Утекавшая безвозвратно, как бурная река, вторая половина тридцатых годов выдалась непредвиденно счастливой для семьи Федотовых. Смирившись с теснившей их и других состоятельных казаков и крестьян новью, с советскими порядками, столь чудными для веками живших в рабстве и унижении людей, они вели тихую размеренную семейную жизнь, и скудная земля кормила их сытно, как будто благодарностью отвечая за неизменную верность своему роду. Ничто не предвещало беспощадного бедствия, которое скоро обрушится на каждый дом Советского Союза. Мачеха Марии – колдунья Ульяна – затворила в недрах души темное пророчество, не решаясь выпустить его на волю и поведать о нем людям; она как будто все выжидала, самонадеянно полагая, что само молчание ее могло что-то предотвратить.
Глава двадцать вторая
1938 год
За время следствия по делу Ермолина матери и Агафье было разрешено приносить редкие передачи да писать записочки, чтобы успокоить его: «Все у нас хорошо, все живы-здоровы». Месяцы тревожного ожидания сменялись периодами надежды и безнадежности, радости и безрадостности, смелых чаяний и отчаяния, и если бы не вера Агафьи в торжество справедливости, разума и человечности – в то, что составляло для нее советскую власть, – то, быть может, она бы уже тронулась умом, так тосковала она по любимому мужу. Но, храня в себе эту веру как веру в последний оплот в жестоком мире, где в каждой стране люди были лишь разменная монета, и только в советском краю человек был провозглашен венцом и природы, и государственности, – храня эту веру, Агафья была чаще тверда, чем тревожна. Оставался и другой вопрос: как учить детей в школе, когда в ней зрело едкое сомнение?

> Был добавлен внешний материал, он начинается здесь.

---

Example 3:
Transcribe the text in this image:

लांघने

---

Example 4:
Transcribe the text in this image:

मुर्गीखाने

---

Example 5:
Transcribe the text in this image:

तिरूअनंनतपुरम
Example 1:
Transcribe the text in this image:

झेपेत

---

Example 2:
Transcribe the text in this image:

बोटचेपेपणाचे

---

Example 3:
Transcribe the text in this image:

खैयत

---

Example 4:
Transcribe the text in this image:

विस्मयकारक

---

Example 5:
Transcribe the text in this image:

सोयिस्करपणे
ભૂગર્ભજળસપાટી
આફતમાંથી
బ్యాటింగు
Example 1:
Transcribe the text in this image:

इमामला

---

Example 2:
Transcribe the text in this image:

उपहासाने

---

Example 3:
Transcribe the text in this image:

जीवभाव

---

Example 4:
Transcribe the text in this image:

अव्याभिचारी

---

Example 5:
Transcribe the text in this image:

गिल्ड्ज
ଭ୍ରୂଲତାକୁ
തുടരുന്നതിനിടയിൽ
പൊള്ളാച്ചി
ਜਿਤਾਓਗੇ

В нежных белых чертах Агафьи все сильнее пропечатывалась грусть, оставляя тонкие линии там, где раньше была гладкая юношеская кожа, большие глаза стали огромными от тоскливого смирения перед невзгодами судьбы.
Но когда в марте был вынесен приговор – десять лет – все смешалось в ней.

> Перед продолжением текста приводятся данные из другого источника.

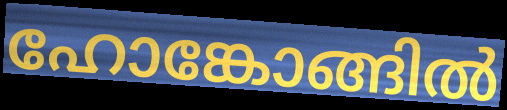
ഹോങ്കോങ്ങിൽ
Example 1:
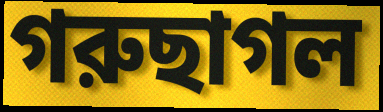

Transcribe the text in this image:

গরুছাগল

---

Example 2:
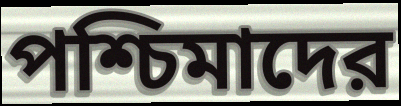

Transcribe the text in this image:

– Как же так, – говорила она взволнованно Тамаре, как будто от того, сможет она убедить мать в невероятности произошедшего, что-то зависело и что-то могло перемениться, – ведь Ларчиков обещал отправить письма Сталину, ведь он говорил, что заступится за Гаврилу… Когда других незаслуженно арестовывали, мой муж за всех заступался, и многих оправдали. Так почему его самого без вины виноватым сделали?
Тамара сидела на стуле, широко расставив ноги в длинной юбке, локти ее уперлись в колени, спина была согнута так, что голова ее в платке, из-под которого торчали серебряные пряди, безжизненно висела, и Агафья не могла видеть ее лица.
– Это все ваша советская власть, – сказала мать едва слышно.